The problem
Which of the lines below contain the string "знижка"? Pull each one out of the data.

Data for analysis
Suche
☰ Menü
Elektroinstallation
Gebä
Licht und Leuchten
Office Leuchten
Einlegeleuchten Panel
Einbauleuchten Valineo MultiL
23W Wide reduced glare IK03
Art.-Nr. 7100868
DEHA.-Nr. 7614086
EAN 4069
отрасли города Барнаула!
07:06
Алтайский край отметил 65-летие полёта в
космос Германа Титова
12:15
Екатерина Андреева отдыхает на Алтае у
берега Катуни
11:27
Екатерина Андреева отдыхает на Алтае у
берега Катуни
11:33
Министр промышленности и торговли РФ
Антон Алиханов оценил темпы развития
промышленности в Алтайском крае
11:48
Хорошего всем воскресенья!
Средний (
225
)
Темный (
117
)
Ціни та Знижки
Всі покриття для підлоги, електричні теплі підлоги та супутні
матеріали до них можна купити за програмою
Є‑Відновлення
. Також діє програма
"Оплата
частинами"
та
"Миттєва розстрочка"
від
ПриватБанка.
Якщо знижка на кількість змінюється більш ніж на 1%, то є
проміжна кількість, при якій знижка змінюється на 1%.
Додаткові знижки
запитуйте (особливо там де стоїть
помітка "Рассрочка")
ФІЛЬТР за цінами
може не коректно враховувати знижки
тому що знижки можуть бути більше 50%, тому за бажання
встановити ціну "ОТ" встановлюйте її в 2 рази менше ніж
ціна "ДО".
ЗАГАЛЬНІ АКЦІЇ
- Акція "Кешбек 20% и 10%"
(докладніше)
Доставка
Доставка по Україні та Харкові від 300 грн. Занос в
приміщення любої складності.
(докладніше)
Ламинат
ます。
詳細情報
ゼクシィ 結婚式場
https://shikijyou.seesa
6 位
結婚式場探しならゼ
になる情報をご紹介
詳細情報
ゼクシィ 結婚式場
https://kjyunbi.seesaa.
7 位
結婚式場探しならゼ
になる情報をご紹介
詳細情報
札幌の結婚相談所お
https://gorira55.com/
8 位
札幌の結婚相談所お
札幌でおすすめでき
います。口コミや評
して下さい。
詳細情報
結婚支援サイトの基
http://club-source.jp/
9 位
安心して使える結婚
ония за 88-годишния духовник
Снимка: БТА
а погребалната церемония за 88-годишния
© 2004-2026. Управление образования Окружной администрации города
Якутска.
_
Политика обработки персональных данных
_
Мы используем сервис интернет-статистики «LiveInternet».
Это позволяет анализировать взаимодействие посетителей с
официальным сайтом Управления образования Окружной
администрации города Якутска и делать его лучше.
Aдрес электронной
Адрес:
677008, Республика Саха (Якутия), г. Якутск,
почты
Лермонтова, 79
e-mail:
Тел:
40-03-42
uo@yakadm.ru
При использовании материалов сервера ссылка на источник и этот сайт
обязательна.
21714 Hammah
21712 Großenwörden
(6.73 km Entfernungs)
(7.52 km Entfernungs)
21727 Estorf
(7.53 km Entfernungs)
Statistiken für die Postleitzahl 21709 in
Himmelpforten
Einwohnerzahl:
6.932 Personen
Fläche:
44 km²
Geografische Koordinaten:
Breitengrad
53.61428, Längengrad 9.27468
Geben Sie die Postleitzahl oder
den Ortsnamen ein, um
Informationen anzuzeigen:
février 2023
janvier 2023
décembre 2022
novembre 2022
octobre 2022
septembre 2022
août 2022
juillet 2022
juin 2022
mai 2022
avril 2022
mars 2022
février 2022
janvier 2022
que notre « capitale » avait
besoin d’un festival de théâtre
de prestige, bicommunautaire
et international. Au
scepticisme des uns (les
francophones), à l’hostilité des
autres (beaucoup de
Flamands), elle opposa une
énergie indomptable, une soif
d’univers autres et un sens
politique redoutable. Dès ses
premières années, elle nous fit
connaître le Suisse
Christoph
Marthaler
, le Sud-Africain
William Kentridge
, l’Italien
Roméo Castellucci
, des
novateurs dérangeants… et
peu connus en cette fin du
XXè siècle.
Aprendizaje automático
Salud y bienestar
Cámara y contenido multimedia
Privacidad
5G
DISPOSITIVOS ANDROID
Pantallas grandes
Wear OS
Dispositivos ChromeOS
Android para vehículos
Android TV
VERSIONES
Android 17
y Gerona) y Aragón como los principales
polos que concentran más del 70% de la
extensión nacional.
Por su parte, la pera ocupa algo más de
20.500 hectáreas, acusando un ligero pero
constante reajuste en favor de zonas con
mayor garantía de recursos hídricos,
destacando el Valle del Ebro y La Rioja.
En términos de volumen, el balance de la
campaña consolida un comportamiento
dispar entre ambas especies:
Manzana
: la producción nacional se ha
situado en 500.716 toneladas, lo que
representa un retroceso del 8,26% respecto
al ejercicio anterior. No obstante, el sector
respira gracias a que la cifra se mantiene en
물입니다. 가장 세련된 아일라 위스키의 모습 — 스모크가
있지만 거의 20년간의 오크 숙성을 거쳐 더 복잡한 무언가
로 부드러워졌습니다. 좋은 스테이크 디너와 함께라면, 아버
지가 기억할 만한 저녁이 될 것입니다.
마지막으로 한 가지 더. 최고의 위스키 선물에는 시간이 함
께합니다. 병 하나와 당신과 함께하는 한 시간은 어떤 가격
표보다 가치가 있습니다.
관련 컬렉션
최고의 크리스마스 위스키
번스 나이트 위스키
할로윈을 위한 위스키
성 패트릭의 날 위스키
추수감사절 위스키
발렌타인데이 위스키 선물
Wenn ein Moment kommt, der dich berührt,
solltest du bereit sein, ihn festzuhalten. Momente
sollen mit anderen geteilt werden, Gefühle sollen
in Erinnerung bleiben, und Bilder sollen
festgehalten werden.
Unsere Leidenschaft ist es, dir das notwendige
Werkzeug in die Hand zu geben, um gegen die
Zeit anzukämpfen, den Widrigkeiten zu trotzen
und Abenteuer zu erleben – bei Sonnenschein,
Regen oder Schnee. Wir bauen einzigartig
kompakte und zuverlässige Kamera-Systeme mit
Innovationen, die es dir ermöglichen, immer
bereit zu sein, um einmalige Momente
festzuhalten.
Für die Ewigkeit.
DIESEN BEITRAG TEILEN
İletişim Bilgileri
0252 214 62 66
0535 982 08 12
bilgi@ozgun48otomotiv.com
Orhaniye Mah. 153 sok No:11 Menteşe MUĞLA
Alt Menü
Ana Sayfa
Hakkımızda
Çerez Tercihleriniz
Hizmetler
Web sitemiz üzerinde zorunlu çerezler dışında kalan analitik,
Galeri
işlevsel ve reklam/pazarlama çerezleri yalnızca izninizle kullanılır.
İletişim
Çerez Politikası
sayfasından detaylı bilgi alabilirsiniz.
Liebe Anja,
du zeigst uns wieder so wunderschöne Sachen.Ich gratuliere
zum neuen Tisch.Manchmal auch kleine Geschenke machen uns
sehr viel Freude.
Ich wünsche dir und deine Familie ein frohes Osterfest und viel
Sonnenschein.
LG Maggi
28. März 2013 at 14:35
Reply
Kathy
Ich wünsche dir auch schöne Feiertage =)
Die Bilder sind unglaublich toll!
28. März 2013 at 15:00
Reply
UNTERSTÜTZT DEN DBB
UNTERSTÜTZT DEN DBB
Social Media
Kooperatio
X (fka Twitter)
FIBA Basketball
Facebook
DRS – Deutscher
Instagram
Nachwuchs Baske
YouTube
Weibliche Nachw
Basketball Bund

Problem solution
Якщо знижка на кількість змінюється більш ніж на 1%, то є
проміжна кількість, при якій знижка змінюється на 1%.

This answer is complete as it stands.